Two officers won’t be put back on force|[6/24/06]
Published 12:00 am Saturday, June 24, 2006
Vicksburg officials voted 2-1 Friday not to reinstate two city police officers indicted for sexual battery of a high school student.
“This was a morals issue, not just a criminal issue,” Mayor Laurence Leyens said after the vote in which he and South Ward Alderman Sid Beauman voted in executive session against reinstating Anthony Lane, 29, and Bobby Jones, 32.
North Ward Alderman Michael Mayfield dissented, Leyens said, because “he believed that in light of the jury’s verdict to acquit, both should be rehired.” Mayfield could not be reached independently.
On June 14, a jury in Warren County Circuit Court found Lane innocent of sexual battery. The jury of four men and eight women said his relationship with a 17-year-old student while he was assigned to Vicksburg High School was not a criminal act under state law.
On Thursday, District Attorney Gil Martin filed with the court a request to drop the indictment against Jones, the case Martin said was the weaker of the two.

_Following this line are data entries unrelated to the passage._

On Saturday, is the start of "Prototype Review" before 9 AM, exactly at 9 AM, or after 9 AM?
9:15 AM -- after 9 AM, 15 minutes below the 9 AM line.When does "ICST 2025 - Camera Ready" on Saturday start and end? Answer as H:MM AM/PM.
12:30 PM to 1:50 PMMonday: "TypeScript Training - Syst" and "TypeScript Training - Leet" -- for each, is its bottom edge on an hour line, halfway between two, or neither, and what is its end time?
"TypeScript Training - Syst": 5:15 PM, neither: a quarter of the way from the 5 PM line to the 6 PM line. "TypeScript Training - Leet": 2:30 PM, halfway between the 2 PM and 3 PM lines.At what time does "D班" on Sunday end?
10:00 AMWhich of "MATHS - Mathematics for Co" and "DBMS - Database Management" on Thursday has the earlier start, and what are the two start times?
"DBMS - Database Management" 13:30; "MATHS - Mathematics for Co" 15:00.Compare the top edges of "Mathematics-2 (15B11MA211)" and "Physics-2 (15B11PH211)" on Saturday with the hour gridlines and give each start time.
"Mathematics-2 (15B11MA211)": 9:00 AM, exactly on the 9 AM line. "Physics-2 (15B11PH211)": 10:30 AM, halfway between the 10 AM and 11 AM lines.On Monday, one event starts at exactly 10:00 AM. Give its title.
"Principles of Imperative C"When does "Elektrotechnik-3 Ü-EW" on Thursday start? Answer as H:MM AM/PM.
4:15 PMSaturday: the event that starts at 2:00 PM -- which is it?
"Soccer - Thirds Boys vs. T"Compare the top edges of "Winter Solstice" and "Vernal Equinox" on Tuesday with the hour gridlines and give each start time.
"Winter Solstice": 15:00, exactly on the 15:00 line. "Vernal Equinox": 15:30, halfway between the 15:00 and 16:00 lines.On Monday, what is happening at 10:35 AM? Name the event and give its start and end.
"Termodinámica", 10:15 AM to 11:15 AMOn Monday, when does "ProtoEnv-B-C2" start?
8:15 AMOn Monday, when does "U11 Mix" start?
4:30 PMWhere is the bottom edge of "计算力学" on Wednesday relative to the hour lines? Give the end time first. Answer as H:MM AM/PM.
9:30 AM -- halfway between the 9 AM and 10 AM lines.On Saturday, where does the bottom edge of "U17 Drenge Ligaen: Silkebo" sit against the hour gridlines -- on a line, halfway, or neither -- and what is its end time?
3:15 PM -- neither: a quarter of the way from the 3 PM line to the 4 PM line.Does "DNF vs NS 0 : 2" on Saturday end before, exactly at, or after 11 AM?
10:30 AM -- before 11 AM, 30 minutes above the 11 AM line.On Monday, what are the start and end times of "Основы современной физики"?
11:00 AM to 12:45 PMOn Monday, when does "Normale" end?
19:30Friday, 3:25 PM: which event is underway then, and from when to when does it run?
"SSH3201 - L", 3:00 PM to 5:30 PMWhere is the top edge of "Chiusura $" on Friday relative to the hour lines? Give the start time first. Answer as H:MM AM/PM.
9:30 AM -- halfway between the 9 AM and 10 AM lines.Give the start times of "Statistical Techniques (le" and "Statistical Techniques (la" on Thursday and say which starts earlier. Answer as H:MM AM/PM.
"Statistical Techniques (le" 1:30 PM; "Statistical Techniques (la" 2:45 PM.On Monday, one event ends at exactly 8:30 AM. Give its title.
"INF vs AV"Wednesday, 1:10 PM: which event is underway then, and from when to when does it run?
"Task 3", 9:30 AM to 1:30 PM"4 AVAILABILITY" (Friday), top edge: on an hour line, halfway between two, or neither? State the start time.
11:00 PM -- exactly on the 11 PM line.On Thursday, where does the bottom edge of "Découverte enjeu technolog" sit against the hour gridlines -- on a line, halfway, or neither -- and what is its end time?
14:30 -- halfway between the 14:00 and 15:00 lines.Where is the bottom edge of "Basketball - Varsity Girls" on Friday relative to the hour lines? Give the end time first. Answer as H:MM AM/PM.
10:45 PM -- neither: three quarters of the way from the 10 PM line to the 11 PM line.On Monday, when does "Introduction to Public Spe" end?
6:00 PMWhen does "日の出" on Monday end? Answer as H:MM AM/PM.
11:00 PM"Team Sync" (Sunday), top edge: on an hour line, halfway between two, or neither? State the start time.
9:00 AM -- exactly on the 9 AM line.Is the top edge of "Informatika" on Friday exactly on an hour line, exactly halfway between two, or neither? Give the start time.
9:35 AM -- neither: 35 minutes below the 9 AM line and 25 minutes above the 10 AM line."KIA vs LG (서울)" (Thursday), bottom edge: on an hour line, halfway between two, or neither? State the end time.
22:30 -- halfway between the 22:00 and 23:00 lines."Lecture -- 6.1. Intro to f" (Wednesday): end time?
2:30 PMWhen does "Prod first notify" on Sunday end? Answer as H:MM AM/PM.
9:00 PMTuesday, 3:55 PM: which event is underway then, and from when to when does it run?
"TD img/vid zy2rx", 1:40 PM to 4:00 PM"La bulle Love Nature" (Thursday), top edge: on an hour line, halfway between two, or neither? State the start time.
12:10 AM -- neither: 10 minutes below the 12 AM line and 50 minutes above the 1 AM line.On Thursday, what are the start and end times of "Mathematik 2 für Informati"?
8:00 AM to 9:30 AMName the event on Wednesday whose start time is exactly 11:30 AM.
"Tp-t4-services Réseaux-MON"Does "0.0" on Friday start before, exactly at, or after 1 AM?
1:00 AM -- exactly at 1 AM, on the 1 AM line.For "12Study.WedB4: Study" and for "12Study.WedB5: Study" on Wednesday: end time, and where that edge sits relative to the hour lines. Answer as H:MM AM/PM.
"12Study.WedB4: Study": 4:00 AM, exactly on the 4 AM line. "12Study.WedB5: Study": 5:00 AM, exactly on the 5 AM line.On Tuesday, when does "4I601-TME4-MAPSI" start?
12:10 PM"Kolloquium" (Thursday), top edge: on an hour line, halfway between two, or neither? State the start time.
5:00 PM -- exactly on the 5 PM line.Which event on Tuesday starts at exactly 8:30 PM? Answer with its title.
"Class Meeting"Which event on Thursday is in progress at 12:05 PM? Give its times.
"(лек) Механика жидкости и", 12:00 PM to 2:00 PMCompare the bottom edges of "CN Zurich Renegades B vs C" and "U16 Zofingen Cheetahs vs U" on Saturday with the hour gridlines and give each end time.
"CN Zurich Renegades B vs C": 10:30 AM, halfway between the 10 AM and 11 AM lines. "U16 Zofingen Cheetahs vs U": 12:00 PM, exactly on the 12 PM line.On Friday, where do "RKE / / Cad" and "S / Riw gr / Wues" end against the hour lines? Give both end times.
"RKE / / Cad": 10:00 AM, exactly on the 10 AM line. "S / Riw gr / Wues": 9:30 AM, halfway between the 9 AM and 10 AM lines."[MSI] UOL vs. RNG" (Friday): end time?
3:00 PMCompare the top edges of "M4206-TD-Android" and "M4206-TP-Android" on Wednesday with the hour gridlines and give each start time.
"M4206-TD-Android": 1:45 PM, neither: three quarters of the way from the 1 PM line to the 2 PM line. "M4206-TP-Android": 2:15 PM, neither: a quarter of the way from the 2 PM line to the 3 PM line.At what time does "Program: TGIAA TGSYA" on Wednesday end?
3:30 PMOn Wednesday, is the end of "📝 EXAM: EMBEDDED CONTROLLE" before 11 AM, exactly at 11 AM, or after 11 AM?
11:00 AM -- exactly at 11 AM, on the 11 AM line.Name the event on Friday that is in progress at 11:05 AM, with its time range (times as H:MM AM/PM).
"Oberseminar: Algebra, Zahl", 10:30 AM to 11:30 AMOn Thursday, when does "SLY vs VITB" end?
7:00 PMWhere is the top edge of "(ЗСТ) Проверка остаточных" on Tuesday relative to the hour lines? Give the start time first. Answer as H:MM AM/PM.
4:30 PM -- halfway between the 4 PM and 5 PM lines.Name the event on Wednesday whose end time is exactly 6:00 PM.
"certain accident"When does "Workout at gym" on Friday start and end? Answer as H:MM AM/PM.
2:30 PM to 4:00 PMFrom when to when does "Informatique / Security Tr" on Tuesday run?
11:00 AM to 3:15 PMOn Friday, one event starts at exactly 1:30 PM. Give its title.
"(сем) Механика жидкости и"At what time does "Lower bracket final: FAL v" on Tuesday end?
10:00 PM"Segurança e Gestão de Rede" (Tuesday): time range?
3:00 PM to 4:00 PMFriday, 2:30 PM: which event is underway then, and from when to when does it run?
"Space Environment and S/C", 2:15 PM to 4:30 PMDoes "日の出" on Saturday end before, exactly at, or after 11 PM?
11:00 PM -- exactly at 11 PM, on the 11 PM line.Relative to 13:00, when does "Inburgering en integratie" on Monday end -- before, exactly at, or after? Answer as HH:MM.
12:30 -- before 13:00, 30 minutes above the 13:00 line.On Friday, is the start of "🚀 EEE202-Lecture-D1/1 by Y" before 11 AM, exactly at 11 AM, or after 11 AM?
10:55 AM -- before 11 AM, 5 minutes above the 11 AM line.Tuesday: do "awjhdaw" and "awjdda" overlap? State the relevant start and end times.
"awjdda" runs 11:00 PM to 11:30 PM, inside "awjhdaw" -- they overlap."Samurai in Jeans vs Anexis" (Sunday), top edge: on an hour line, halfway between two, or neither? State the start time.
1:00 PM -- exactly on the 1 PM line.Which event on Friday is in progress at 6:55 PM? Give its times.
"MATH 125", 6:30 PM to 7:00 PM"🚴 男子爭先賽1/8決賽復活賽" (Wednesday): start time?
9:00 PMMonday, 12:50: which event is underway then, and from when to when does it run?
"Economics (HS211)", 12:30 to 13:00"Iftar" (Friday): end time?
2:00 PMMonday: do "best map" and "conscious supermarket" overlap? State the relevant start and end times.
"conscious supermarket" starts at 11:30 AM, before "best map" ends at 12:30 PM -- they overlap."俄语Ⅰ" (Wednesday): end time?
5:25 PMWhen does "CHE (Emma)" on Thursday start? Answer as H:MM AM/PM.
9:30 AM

Lane was acquitted after the girl, now a graduate, testified she initiated the relationship with the school resource officer and Vicksburg Police Chief Tommy Moffett testified, though he had suspended Lane for 20 days after hearing of the relationship, he did not believe state law defines people serving under him as “persons of trust or authority.”
The case against Lane centered on a state law that defines sexual battery to include an adult having sex with a 16- or 17-year-old if the adult is in a “position of trust or authority.” It lists 16 roles, but doesn’t include “police officer.”
After his vote Friday, Leyens said, “I can’t expect the public to have the kind of trust they need to have in the police department if these two are put back on the force.
“They may well be good at police work, but with this they don’t demonstrate what the community expects in a police officer,” he said.
The officers may appeal the City Board decision to the Civil Service Commission, which is charged with keeping politics out of hirings and firings in the police and fire departments,.
“I fully expect that the Civil Service Commission might reverse us,” Leyens said.
Reached Friday night, Moffett said he has no opinion on whether the officers should have been re-instated.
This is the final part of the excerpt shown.